Once the propagation phase is in full swing, researchers believe that this process is independent from the traditional risk factors, such as Lp(a). However, there is some evidence that Lp(a) might also accelerate disease progression during the propagation phase in patients with aortic stenosis, as shown in a 2019 post hoc analysis.
No Difference in Active Calcification
With that in mind, the researchers wanted to determine if Lp(a) contributed to active calcification in patients with mild-to-moderate aortic valve stenosis. The study included 26 patients with high Lp(a) levels (mean 79 mg/dL) and 26 with low Lp(a) levels (mean 5 mg/dL). Patients were well matched by baseline aortic stenosis severity at baseline—the mean aortic valve gradient was 17.9 mm Hg in both groups—although patients with low Lp(a) levels had higher systolic blood pressure and LDL-cholesterol levels.
The researchers used 18F-NaF PET/CT imaging to assess the target-to-background ratio (TBR), which measures the uptake of 18F-NaF corrected for uptake in the right atrium. Aortic valve TBRmax, the study’s primary endpoint, has been used in previous studies because it has the most robust relationship with subsequent calcification, said Kaiser. However, “completely contrary to our hypothesis, we observed no difference in 18F-NaF uptake in the valve,” he said.
In a linear regression analysis, none of the traditional risk factors—age, male sex, high Lp(a), elevated systolic blood pressure, or elevated LDL cholesterol—were associated with active calcification. In that analysis, only the aortic valve calcification score on CT (per 1,000-AU increase) was associated with aortic valve calcification.
“Even though we have a relatively mild disease stage in this study, already the calcium score was the only thing that determined progression,” said Kaiser.
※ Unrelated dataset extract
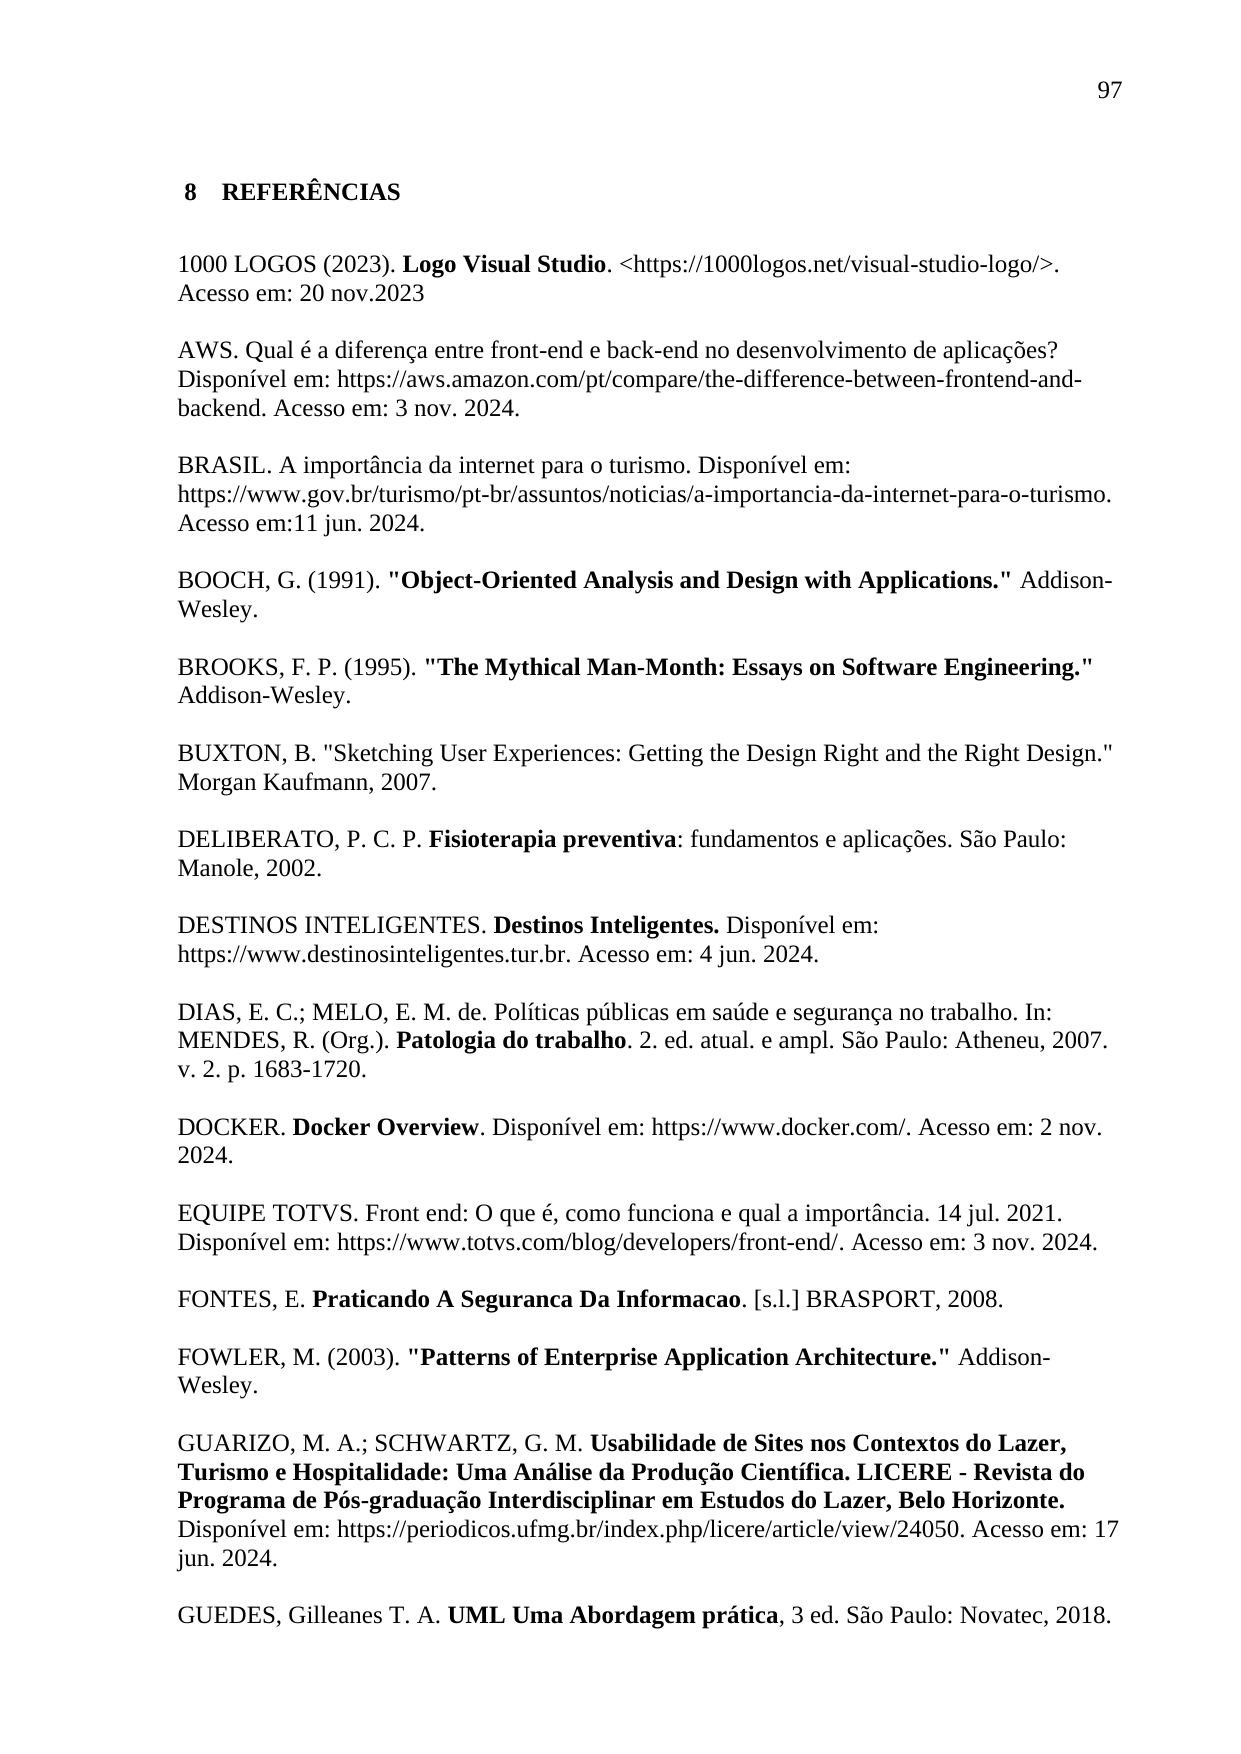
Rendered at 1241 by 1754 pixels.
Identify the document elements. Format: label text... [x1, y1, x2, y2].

To TCTMD, Kaiser said the findings were surprising given the abundance of evidence supporting Lp(a) as a potent risk factor for aortic stenosis. On the other hand, the link may depend on the disease stage, he said. “We definitely think Lp(a) plays a role,” he said. “But once the calcium is there, it apparently doesn’t matter.”
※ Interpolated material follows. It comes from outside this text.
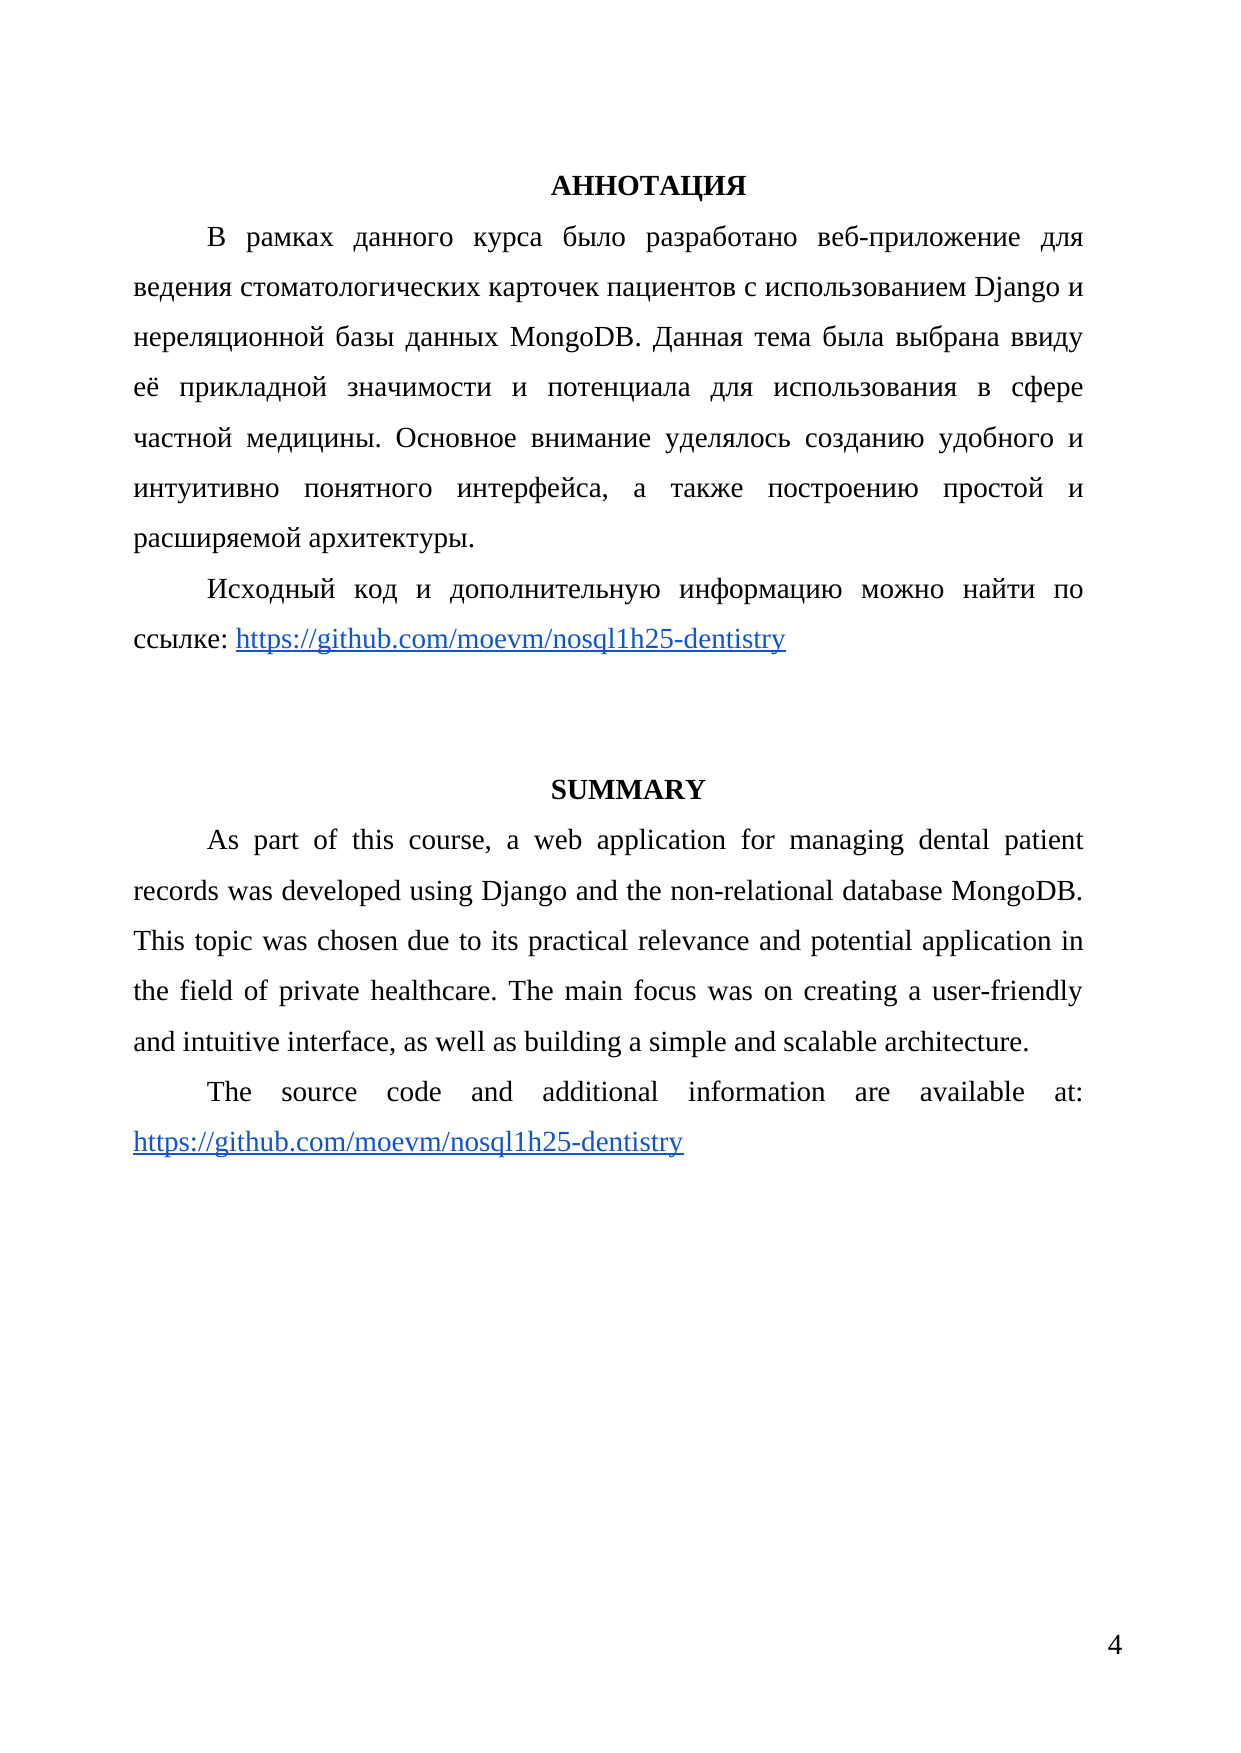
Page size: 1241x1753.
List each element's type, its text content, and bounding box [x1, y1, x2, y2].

In Europe, the clinical guidelines recommend checking Lp(a) for CVD risk stratification in individuals at least once during the patient’s lifetime, although the recommendation is relatively weak. At present, Lp(a) is mostly used as a risk-enhancing factor to help further clarify a patient’s CVD profile. The Lp(a)HORIZON study is ongoing, with investigators testing whether the Lp(a)-lowering antisense oligonucleotide previously known as TQJ230 can reduce the risk of MACE when added to guideline-recommended therapy.
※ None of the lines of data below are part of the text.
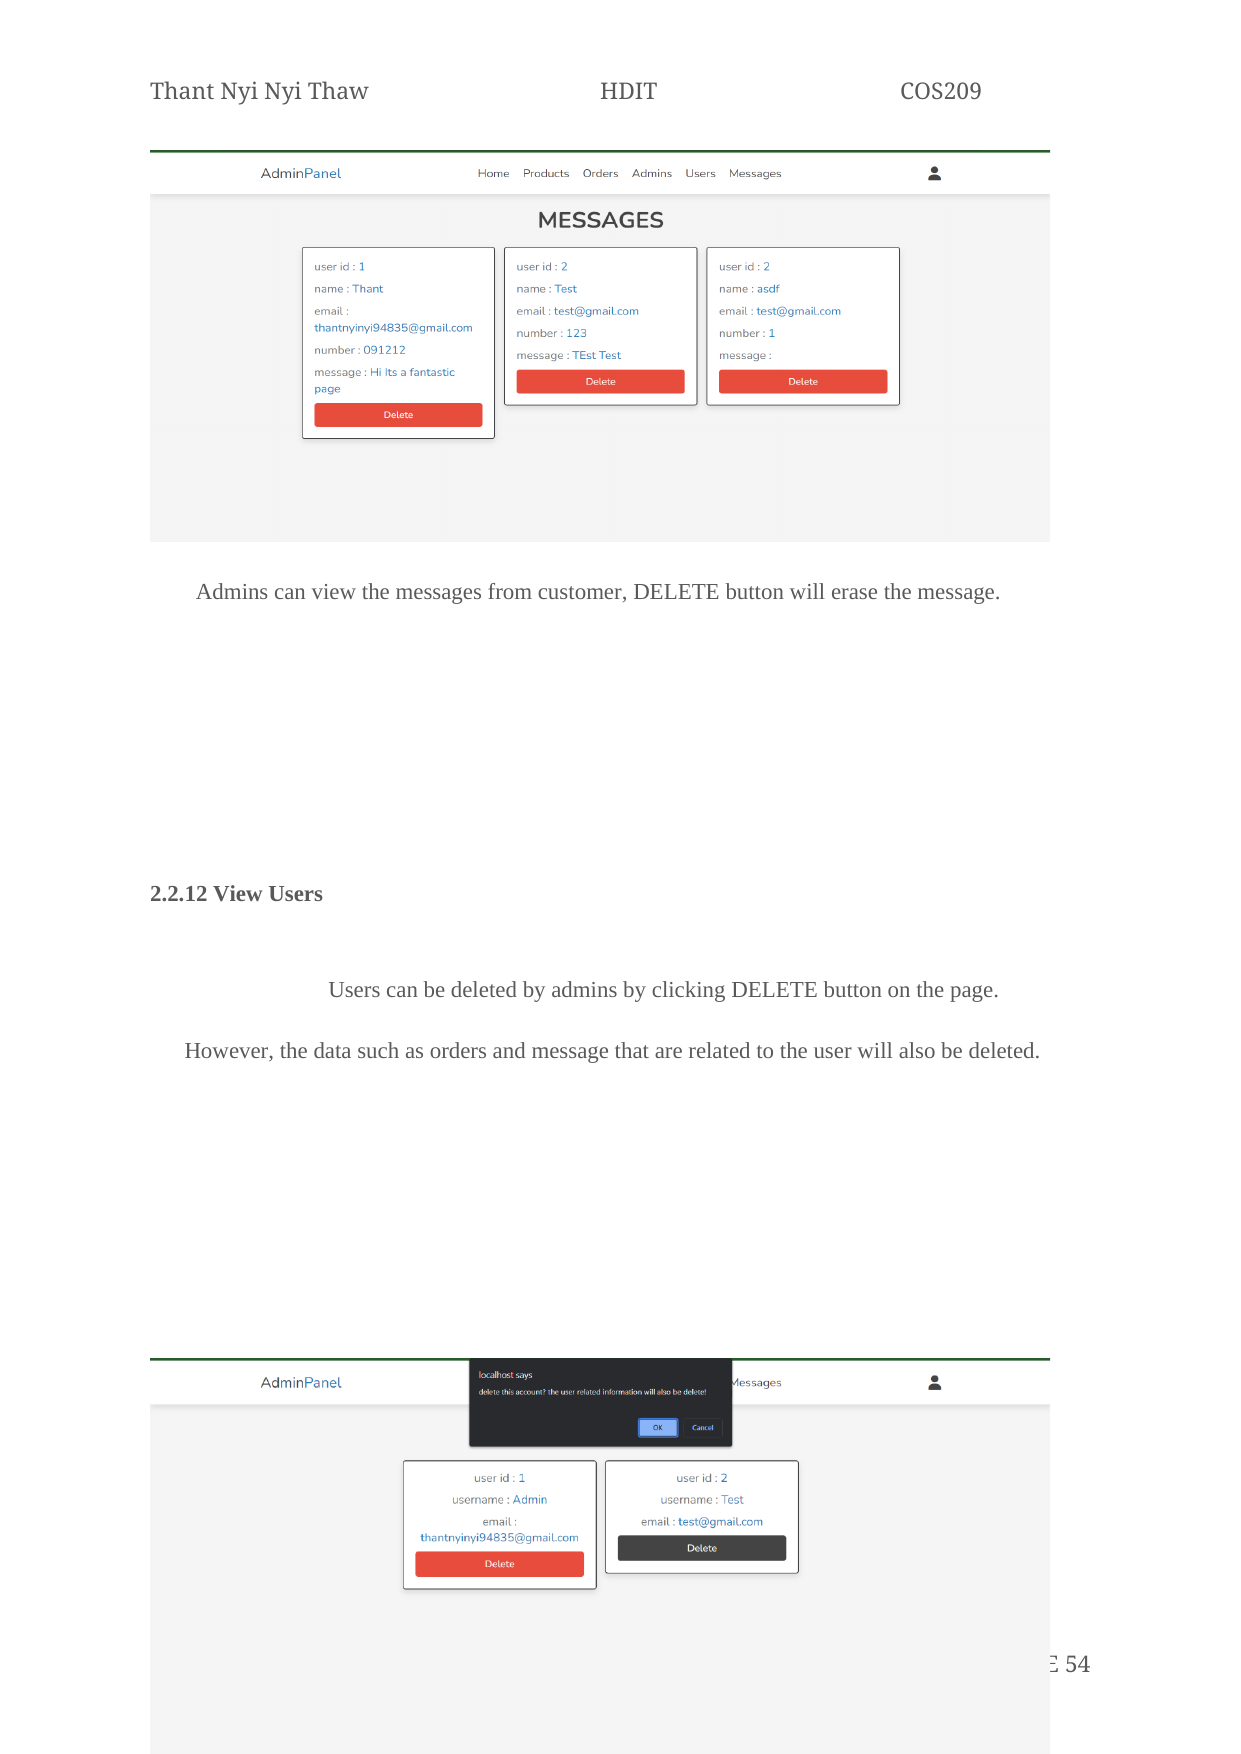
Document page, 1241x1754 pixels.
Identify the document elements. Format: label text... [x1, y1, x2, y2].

picture [150, 1358, 1051, 1754]
text 2.2.12 View Users [150, 880, 1090, 906]
text Users can be deleted by admins by clicking DELETE button on the page. [150, 977, 1090, 1003]
text However, the data such as orders and message that are related to the user will also be deleted. [150, 1037, 1090, 1063]
picture [150, 150, 1050, 542]
text Admins can view the messages from customer, DELETE button will erase the message. [150, 578, 1090, 604]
Kaiser said that the relationship between Lp(a) and aortic valve calcification raises the possibility that Lp(a)-lowering might be the first medical intervention for aortic valve stenosis, but that it would need to be tested in randomized clinical trials. Based on the present study, however, the data would suggest the need to assess Lp(a) levels—and potentially intervene—well before the calcification process has started, he said.
Kaiser Y, Nurmohamed NS, Kroon J, et al. Lipoprotein(a) is not associated with active calcification assessed with 18F-NaF PET/CT in patients with mild to moderate aortic valve stenosis. Presented at: EAS 2021. June 2, 2021.
- Kaiser reports no conflicts of interest.